You should see connector created (in Administration section of operations console) after successful initialization.
Currently connector uses group which is populated with instances of computer. This can be adjusted (steps described later) and you should be able to see all members after group calculation rule finishes (in Authoring section of the operations console).
Bellow is an example of alert raised by test event based monitor. When this alert is resolved, state of the monitor resets.
Customization:
As mentioned, this connector will respond to all alerts generated for any monitors which belong to the instance of Windows Computer. It is rather simple to customize the managed entity type you want to use though.
First export connector management pack:
Then edit management pack in XML editor of your choice. You need to change type used with relationship as well as group population rule:
After changes are saved and you imported your management pack, please restart connector application (initialization button will not overwrite changes to MP, but remove button will delete MP from OpsMgr when removing connector from your environment). You can see in the source code that worker thread starts in 3 minutes (to give group calculation time to populate group) and subscription uses 1 minute polling interval to retrieve all alerts as per subscription definition.

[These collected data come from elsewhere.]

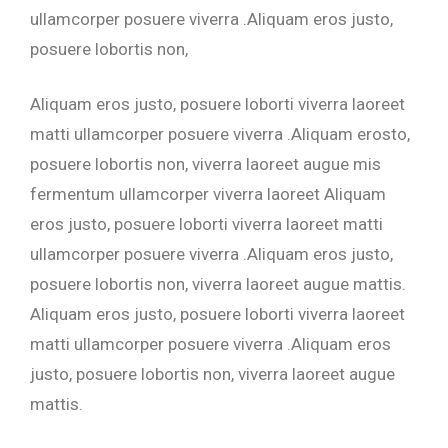
ullamcorper posuere viverra .Aliquam eros justo,
posuere lobortis non,
Aliquam eros justo, posuere loborti viverra laoreet
matti ullamcorper posuere viverra .Aliquam erosto,
posuere lobortis non, viverra laoreet augue mis
fermentum ullamcorper viverra laoreet Aliquam
eros justo, posuere loborti viverra laoreet matti
ullamcorper posuere viverra .Aliquam eros justo,
posuere lobortis non, viverra laoreet augue mattis.
Aliquam eros justo, posuere loborti viverra laoreet
matti ullamcorper posuere viverra .Aliquam eros
justo, posuere lobortis non, viverra laoreet augue
mattis.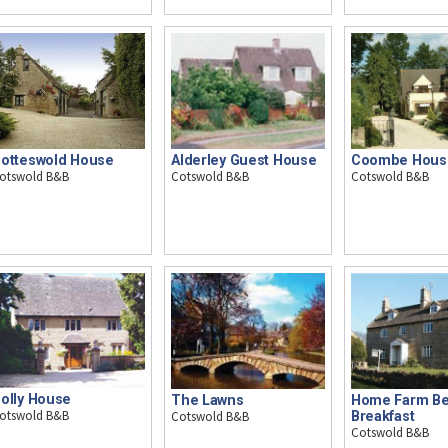
otteswold House
Alderley Guest House
Coombe Hous
otswold B&B
Cotswold B&B
Cotswold B&B
olly House
The Lawns
Home Farm Be
otswold B&B
Cotswold B&B
Breakfast
Cotswold B&B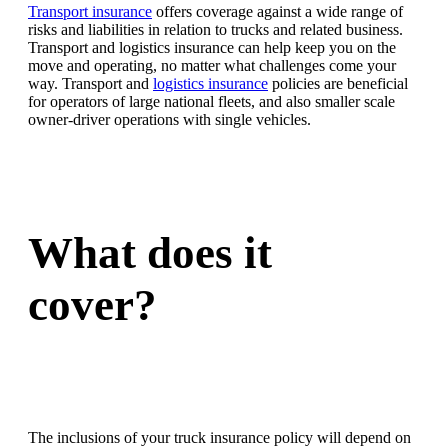
Transport insurance
offers coverage against a wide range of
risks and liabilities in relation to trucks and related business.
Transport and logistics insurance can help keep you on the
move and operating, no matter what challenges come your
way. Transport and
logistics insurance
policies are beneficial
for operators of large national fleets, and also smaller scale
owner-driver operations with single vehicles.
What does it
cover?
The inclusions of your truck insurance policy will depend on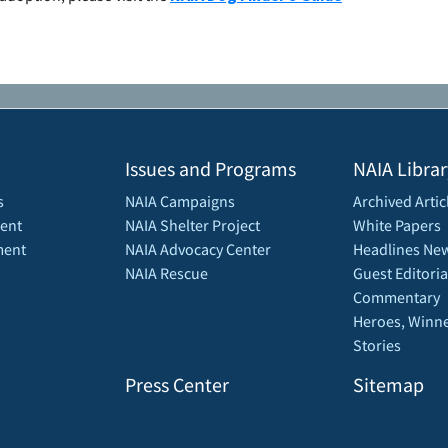
Issues and Programs
NAIA Librar
s
NAIA Campaigns
Archived Artic
ent
NAIA Shelter Project
White Papers
ment
NAIA Advocacy Center
Headlines New
NAIA Rescue
Guest Editoria
Commentary
Heroes, Winne
Stories
Press Center
Sitemap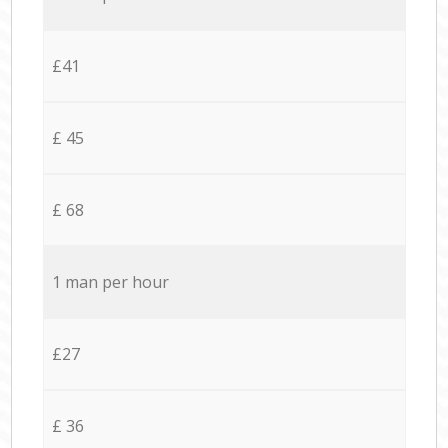
£41
£ 45
£ 68
1 man per hour
£27
£ 36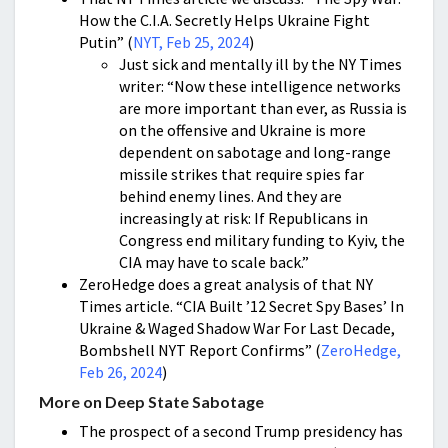
How the C.I.A. Secretly Helps Ukraine Fight
Putin” (
NYT, Feb 25, 2024
)
Just sick and mentally ill by the NY Times
writer: “Now these intelligence networks
are more important than ever, as Russia is
on the offensive and Ukraine is more
dependent on sabotage and long-range
missile strikes that require spies far
behind enemy lines. And they are
increasingly at risk: If Republicans in
Congress end military funding to Kyiv, the
CIA may have to scale back.”
ZeroHedge does a great analysis of that NY
Times article. “CIA Built ’12 Secret Spy Bases’ In
Ukraine & Waged Shadow War For Last Decade,
Bombshell NYT Report Confirms” (
ZeroHedge,
Feb 26, 2024
)
More on Deep State Sabotage
The prospect of a second Trump presidency has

One more word of caution to be said is that connector like this may not be fully scalable in big environments and additional work could be needed. This post can serve as nice example and base stone for such more advanced application though.
DISCLAIMER :
Please evaluate in your test environment first! As expected, this solution is provided AS-IS, with no warranties and confers no rights. Use is subject to the terms specified at Microsoft. Future versions of this tool may be created based on time and requests.
https://msutara.members.winisp.net/Blog/Tools/ResetMonitorConnector/ResetMonitorConnector.zip
Comments
Anonymous
February 03, 2009
This tool is awesome. This was one of the most confusing parts of SCOM to explain to a new user. This should be built directly into R2. Nice work.Anonymous
March 11, 2010
Why do you choose to use a group of "Windows.Computer" versus checking every alert from a monitor that is closed? I've written a connector to our help desk system and I'm adding this functionality into my connector (on SCOM 2007 R2) but wasn't sure if there was a key reason I'm missing to only apply this to a single class of monitors.